练习题目 –
A) 将对联一文中以“何谓文学?”开头的段落改写成条目列表,保留其主要内容。
B) 照录对联一文中介于“这几篇文章,都是一两年前写的”与“路——这也是本文的主要任务。”之间的文字,两端均包括在内。

文档节选 –
******************************
这几篇文章,都是一两年前写的了,或曾示人或不曾示人,都发于此,其旨有二:一来立此存照;二来互与交流。近来写作热情消褪,而关于对联的诸多看法,几乎朝三暮四,未可定论,重观之前所作,难免觉得有幼稚可笑之处,不过既是一段历程,也不妨如实记录。

一、对联的文学性探微

对联是否属于文学的范畴,时人多有争论。但是在今天,对联既不入文体又不入文史的事实却是不争的。这种现状往往引起联界中人为之鸣不平,然而,一味的“疾呼”毕竟于事无补,从文学的定义与特点出发来衡量对联的位置,或许可以提供若干新思路——这也是本文的主要任务。  

(一)

何谓文学?一个通常的定义:文学是以语言为工具,对社会生活的形象反映。从这个定义出发,评判一种体裁是否能纳入文学的体系之中,至少应考察三个方面的条件:一,是否以语言为工具;二,是否有对社会生活的反映;三,这种反映是否形象。

语言是人类最重要的交际工具,脱离了语言,文学也不复存在,这自然无庸辞费。考之于对联,对联产生或者流传无非包括文字和语音两种形式,文字是记录语言的符号系统,语音更是语言的必要组成部分,如此看来,对联显然是以语言为工具的。那么,对联也自然符合“文学”的第一个标准。

“文学的价值很大程度上取决于它反映现实的功能”(袁行霈《中国文学史》),诚然如此,但是文学作品对社会生活的反映的深浅并不构成一个评判作品的水平高低的标准,这一点前人多有论述。蔡琰的《悲愤诗》对东汉末年混乱的社会政治状况有过广泛真切的描写,较之唐人张若虚的《春江花月夜》,其社会现实性自然远在张作之上——《春江花月夜》就其反映社会现实生活而言,顶多是写在某个时刻有人对着月亮发生过一些感慨——但是,这并不意味着《春江花月夜》的艺术性就不如《悲愤诗》,相反,张若虚仅凭这一首《春江花月夜》便在文学史上千古留名。由此看来,对社会生活的反映实在是一个很宽广的概念,我们平时说话唱歌都带着某种社会现实的影子,又何况描写对象可谓包罗万象的对联呢?而且对联对社会现实的表现不仅涉及到方方面面,在艺术上还有着精炼含蓄的特点。以韩信祠堂的一副五言联为例:

生死一知己;

存亡两妇人。
******************************
所给数据 –

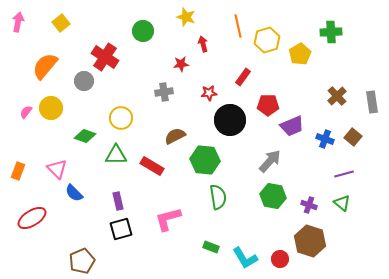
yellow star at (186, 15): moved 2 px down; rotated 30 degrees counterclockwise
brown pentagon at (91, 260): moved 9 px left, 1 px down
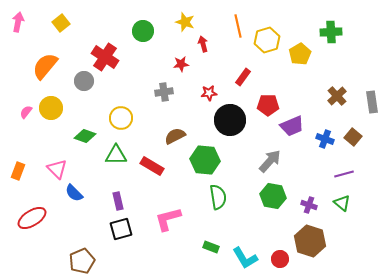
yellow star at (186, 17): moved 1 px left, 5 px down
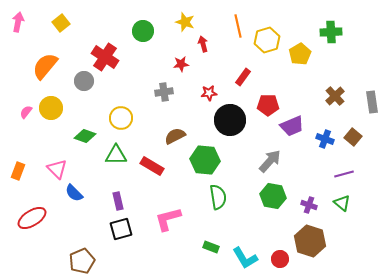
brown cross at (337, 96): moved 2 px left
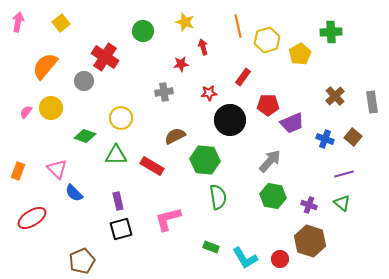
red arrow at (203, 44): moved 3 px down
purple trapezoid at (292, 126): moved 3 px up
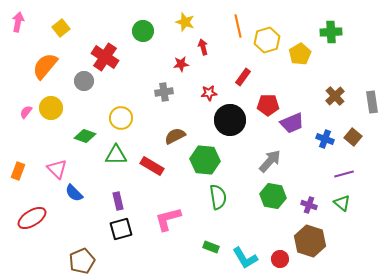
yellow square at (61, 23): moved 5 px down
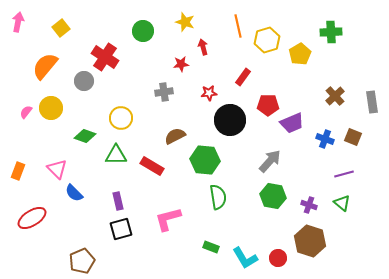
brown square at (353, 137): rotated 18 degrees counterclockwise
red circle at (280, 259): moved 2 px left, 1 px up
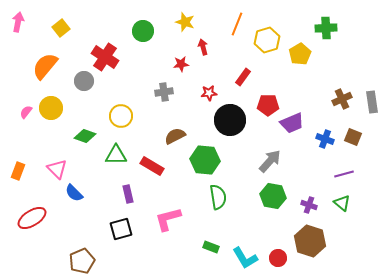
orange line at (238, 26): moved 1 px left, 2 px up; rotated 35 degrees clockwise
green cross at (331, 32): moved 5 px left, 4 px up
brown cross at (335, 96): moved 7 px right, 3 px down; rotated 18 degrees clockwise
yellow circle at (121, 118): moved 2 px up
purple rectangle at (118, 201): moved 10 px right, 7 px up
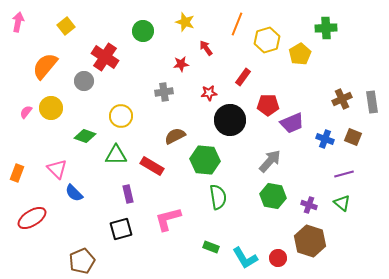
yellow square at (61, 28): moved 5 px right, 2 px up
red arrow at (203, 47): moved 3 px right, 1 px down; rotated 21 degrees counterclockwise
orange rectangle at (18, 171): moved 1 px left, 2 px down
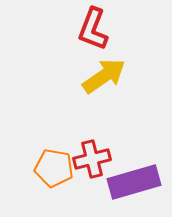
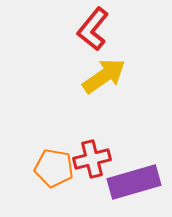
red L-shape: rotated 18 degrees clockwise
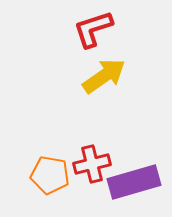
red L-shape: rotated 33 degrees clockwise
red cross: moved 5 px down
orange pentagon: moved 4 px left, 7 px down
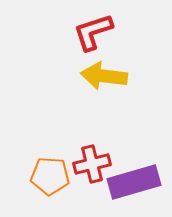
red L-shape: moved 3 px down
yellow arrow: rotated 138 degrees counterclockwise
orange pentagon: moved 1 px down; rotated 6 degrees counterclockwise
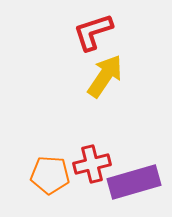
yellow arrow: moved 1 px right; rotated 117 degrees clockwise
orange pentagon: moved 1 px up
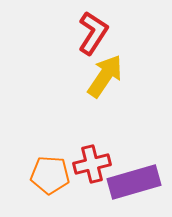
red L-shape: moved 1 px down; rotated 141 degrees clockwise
******************************
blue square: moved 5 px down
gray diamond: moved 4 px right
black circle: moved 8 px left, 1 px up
******************************
参考答案 –
A)
- 文学的通常定义:以语言为工具,对社会生活的形象反映。
- 据此判断一种体裁能否纳入文学体系,至少应考察三个条件:
  1. 是否以语言为工具;
  2. 是否有对社会生活的反映;
  3. 这种反映是否形象。

B)
这几篇文章,都是一两年前写的了,或曾示人或不曾示人,都发于此,其旨有二:一来立此存照;二来互与交流。近来写作热情消褪,而关于对联的诸多看法,几乎朝三暮四,未可定论,重观之前所作,难免觉得有幼稚可笑之处,不过既是一段历程,也不妨如实记录。

一、对联的文学性探微

对联是否属于文学的范畴,时人多有争论。但是在今天,对联既不入文体又不入文史的事实却是不争的。这种现状往往引起联界中人为之鸣不平,然而,一味的“疾呼”毕竟于事无补,从文学的定义与特点出发来衡量对联的位置,或许可以提供若干新思路——这也是本文的主要任务。